Le tournoi commençait aujourd'hui, mais les éliminatoires avaient duré toute la semaine précédente. Ils avaient tous été lâchés en ville avec un bracelet-émetteur, et devaient se battre au hasard des rencontres. Les 32 restants étaient les qualifiés. A partir de là, le tournoi durerait quatre jour. Il s'agissait toujours d'élimination directe, et les jours se répartissaient ainsi: première manche, seconde manche, troisième manche, puis demi-finales et finale. Il s'agissait d'un tableau pyramidal tout simple, et Kyô était le n°3, il s'était inscrit sous le pseudonyme Enslaved. Les participants patientaient dans le couloir, attendant d'être appelés pour être présentés au public. Une chose était certaine, néanmoins. Tous les combattants présents étaient capables de maintenir leur aura, les rendant très difficiles à évaluer. Il y avait de l'expérience.

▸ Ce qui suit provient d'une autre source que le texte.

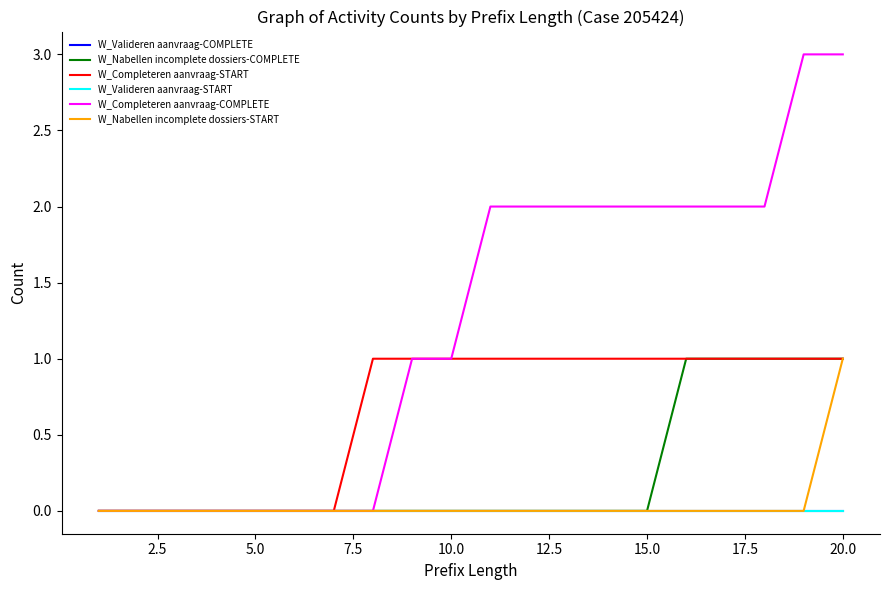

Does the chart display data point markers on the line(s)?

No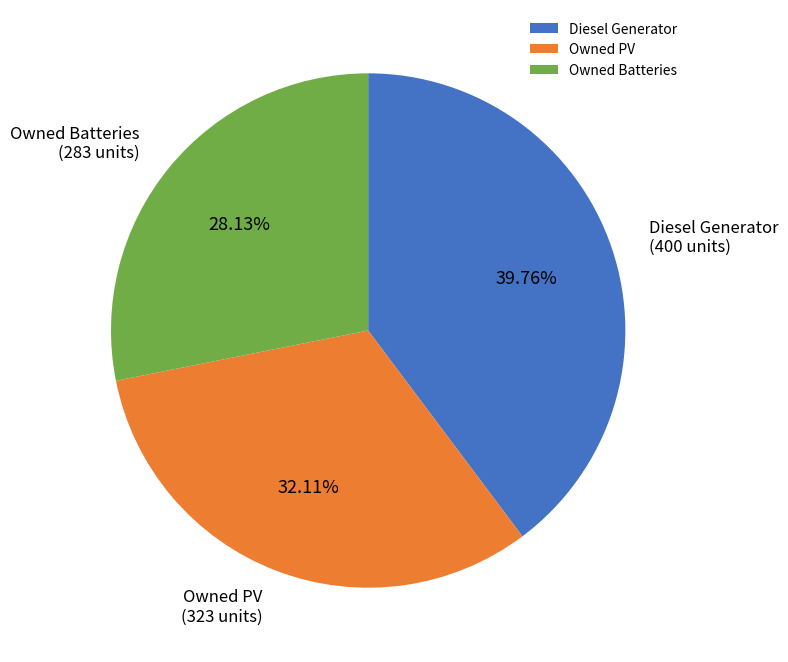

Approximately how many times larger is the value at Owned Batteries compared to Diesel Generator?

0.7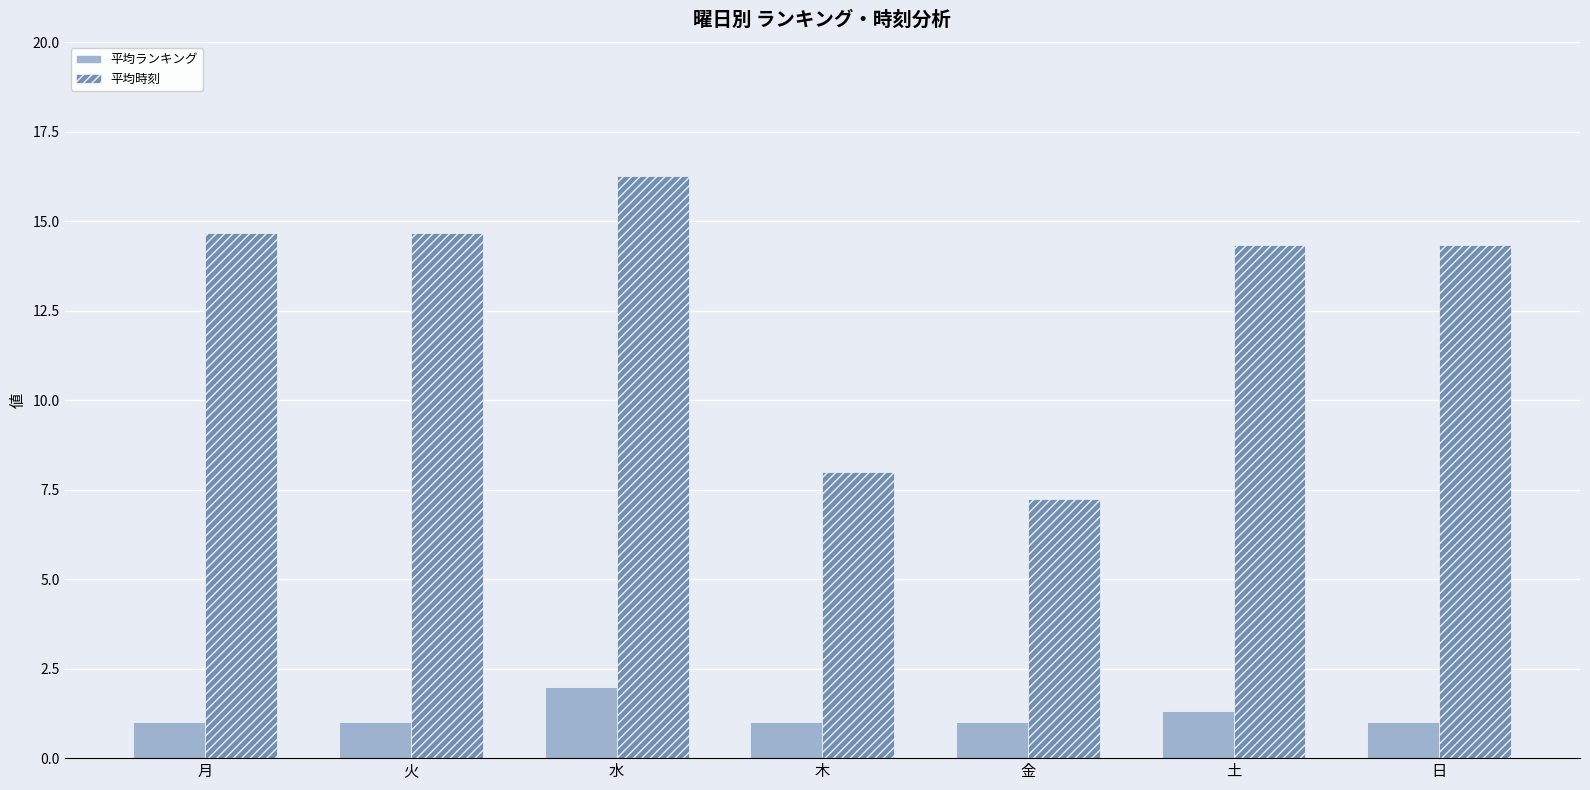

What is the label of the 2nd bar from the right?

土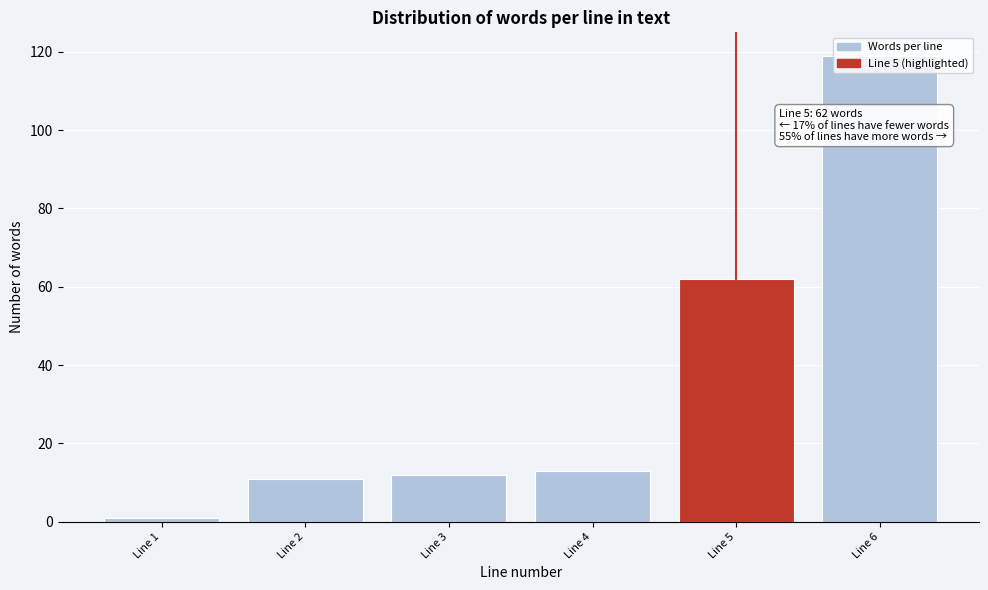

At which category does the chart reach its minimum across all series?

Line 1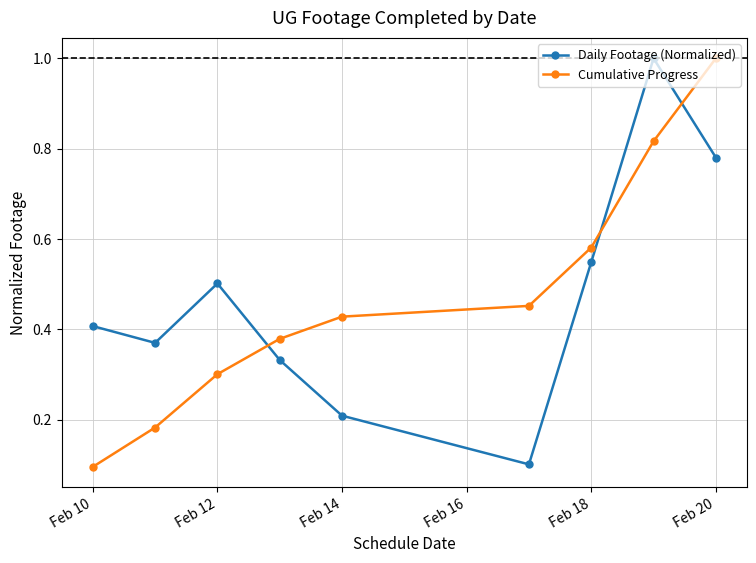

In Daily Footage (Normalized), how many points are higher than both neighbors (excluding endpoints)?

2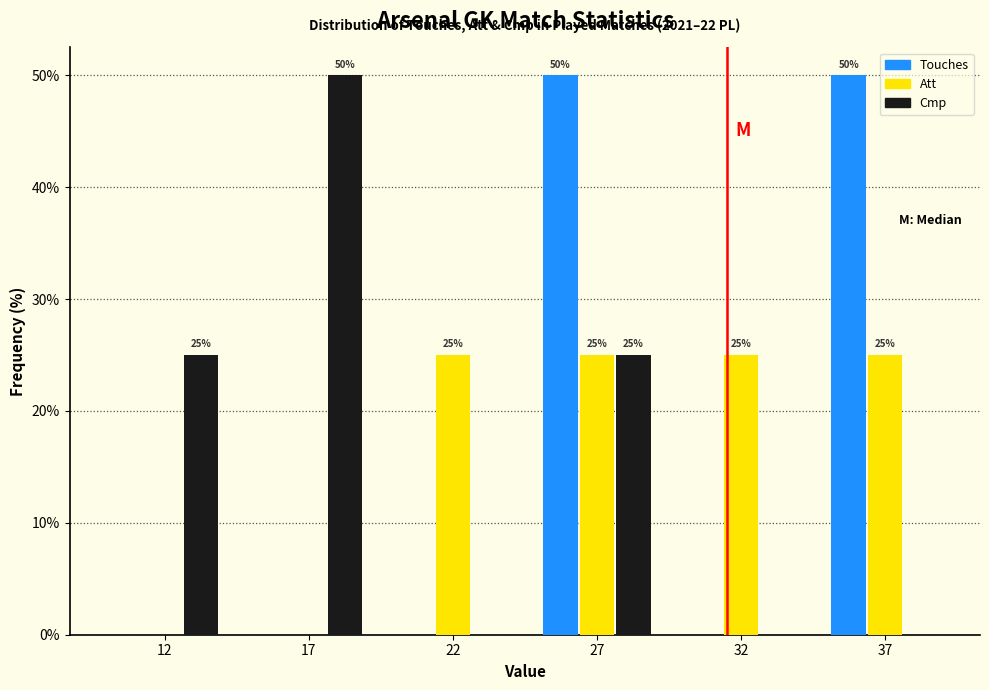

True or false: Cmp has a value of 0 at 22.

True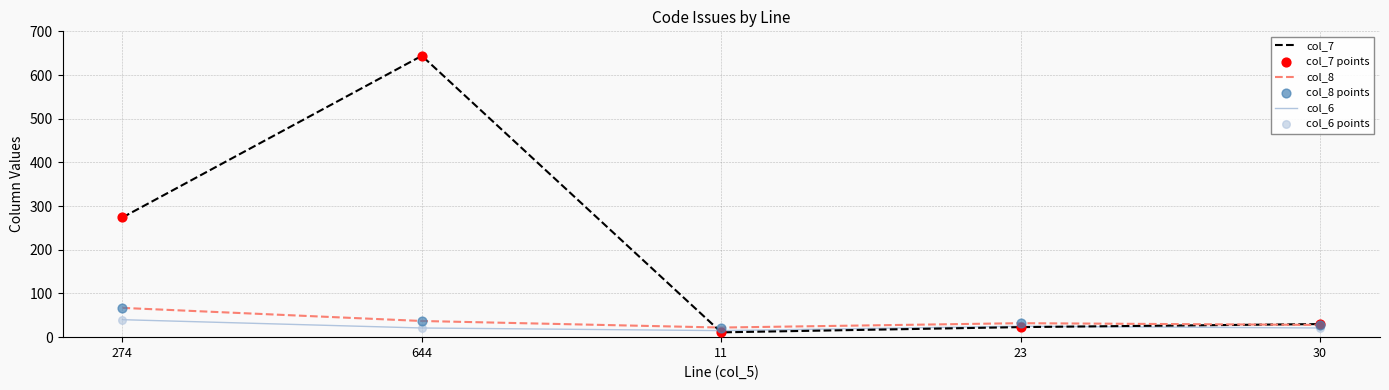

Which series has the largest total across all categories?

col_7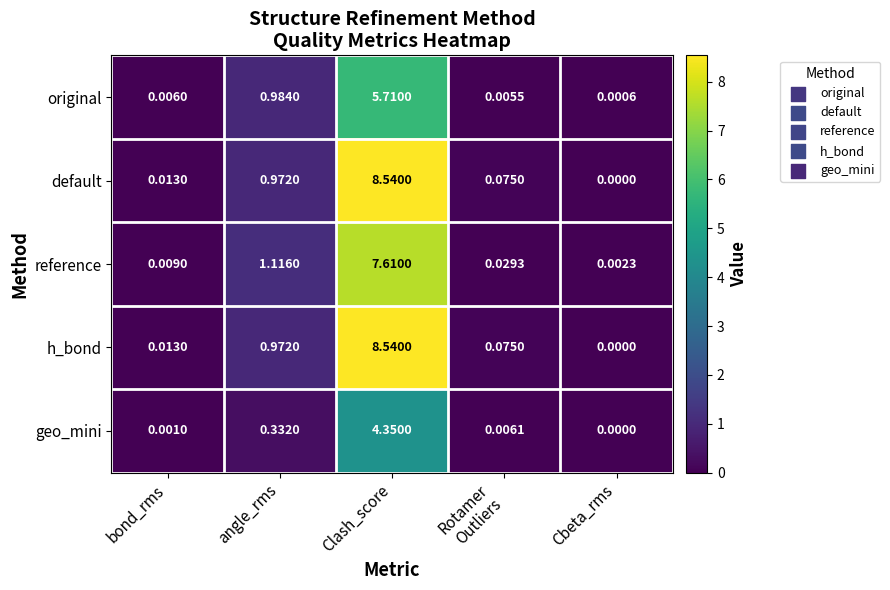

At which label is default closest to 4?

angle_rms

Une voix féminine artificielle se fit entendre, et ce n'était pas la première fois. On l'entendait aussi bien à l'intérieur qu'à l'extérieur:
"Participant n°3, et le deuxième favori du public, Enslaved!"Il s'avança et entra dans le téléporteur, lequel le dématérialisa et le rematérialisa sur la scène surélevée placée judicieusement au milieu des trois arènes. Des feux d'artifices rouges s'envolèrent alors qu'il s'avançait, les pouces calés dans ses poches avant sur une
musique qu'il avait choisie spécialement pour son entrée. Une fois tous les effets de lumière passés, il leva son poing droit en l'air, la tête penchée en avant et légèrement tournée vers sa gauche. Puis il rejoint les autres concurrents, attendant que tous les autres ne soient présentés.